Beyond the Mean: Within-Model Reliable Change Detection for LLM Evaluation

arXiv cs.CL / 5/1/2026

📰 NewsIdeas & Deep AnalysisModels & Research

共有:

Key Points

The paper adapts the Reliable Change Index (RCI) from clinical psychology to perform within-model, item-level comparison for LLM evaluation across 2,000 MMLU-Pro items.
It finds that while most items show no reliable change between model versions (79% for Llama 3→3.1 and 72% for Qwen 2.5→3), many remaining items exhibit bidirectional reliable churn once floor/ceiling effects are accounted for.
For analysable items, improvements and deteriorations both occur with substantial effect sizes (Llama: 34% improved vs 28% deteriorated; Qwen: 47% improved vs 39% deteriorated), indicating that aggregate accuracy gains are a net outcome of opposing per-item shifts.
Churn is asymmetric by item difficulty, with low-accuracy items tending to improve and high-accuracy items tending to deteriorate, and domain breakdown reveals family-specific reversals (e.g., Llama losing physics while Qwen loses law).
The authors show that greedy single-shot evaluation misses 42% of reliably changed items and produces 25% false positives among unchanged items, recommending that evaluation reports both churn rate and aggregate accuracy.

Abstract

We adapted the Reliable Change Index (RCI; Jacobson and Truax, 1991) from clinical psychology to item-level LLM version comparison on 2,000 MMLU-Pro items (K=10 samples at T=0.7).

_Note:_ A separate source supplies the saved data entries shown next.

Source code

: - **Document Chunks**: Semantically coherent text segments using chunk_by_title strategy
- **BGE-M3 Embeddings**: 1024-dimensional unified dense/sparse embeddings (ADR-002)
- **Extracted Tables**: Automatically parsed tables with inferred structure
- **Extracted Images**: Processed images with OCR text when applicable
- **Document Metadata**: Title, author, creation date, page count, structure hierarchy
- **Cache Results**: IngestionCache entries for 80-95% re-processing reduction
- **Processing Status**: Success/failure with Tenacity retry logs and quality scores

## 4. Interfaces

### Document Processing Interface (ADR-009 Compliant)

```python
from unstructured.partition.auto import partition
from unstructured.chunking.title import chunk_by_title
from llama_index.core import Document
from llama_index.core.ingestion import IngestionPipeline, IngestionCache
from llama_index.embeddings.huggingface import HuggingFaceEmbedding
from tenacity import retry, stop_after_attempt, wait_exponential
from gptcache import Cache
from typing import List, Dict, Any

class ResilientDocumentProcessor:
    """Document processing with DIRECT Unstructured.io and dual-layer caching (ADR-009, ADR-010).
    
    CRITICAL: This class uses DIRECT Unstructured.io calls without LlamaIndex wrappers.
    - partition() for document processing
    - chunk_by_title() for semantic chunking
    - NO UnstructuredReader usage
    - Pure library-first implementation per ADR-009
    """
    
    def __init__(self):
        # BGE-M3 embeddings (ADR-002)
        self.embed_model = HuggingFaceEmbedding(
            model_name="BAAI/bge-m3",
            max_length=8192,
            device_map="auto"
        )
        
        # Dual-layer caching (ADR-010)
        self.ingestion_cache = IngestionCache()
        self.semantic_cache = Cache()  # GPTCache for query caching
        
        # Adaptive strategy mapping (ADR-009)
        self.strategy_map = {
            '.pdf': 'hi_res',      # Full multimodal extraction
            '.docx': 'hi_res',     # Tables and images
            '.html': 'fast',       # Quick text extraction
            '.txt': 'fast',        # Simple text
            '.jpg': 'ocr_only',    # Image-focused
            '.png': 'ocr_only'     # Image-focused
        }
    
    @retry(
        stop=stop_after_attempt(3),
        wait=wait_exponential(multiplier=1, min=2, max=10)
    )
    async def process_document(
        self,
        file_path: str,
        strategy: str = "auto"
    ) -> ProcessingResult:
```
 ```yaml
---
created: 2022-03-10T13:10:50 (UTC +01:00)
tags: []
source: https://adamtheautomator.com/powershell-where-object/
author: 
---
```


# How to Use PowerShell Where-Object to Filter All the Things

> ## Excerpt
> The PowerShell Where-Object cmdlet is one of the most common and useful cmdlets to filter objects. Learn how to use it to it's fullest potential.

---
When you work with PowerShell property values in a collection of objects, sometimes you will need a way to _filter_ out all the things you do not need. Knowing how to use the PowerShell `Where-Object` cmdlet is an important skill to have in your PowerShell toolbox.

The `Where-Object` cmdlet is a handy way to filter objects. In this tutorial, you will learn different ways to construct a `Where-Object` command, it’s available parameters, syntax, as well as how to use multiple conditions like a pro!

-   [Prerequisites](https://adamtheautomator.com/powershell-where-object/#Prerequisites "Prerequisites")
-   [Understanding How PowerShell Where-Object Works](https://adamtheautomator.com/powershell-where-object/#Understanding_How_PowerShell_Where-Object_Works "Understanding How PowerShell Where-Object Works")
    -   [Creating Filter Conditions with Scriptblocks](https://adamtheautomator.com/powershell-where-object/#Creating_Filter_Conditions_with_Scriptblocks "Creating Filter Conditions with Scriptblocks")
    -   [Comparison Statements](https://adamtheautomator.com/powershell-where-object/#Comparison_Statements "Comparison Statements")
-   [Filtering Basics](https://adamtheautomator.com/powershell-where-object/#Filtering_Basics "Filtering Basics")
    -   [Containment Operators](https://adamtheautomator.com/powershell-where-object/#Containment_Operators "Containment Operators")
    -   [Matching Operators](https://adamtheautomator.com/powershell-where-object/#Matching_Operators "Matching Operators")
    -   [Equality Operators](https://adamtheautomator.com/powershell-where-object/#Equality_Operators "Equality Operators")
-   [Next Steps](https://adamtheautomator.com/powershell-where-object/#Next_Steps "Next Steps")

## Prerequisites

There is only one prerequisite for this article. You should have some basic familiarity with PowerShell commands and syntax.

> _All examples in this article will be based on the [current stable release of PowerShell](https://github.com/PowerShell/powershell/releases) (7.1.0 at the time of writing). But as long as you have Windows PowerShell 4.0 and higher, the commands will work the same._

Two within-family pairs were tested: Llama 3 to 3.1 (+1.6 points) and Qwen 2.5 to 3 (+2.8 points). On the full benchmark, most items showed no reliable change (79% and 72%). However, over half the items were floor/ceiling. Among analysable items, change was bidirectional with large effect sizes: 34% improved and 28% deteriorated for Llama; 47% improved and 39% deteriorated for Qwen (median |delta p| = 0.50 and 0.90). Churn was asymmetric by difficulty: low-accuracy items improved, high-accuracy items deteriorated. Domain-level decomposition revealed family-specific reversals: Llama lost physics while Qwen lost law. Greedy single-shot evaluation missed 42% of reliably changed items and falsely flagged 25% of unchanged items. The aggregate accuracy gain is the net residual of opposing item-level movements. We recommend reporting churn rate alongside aggregate accuracy.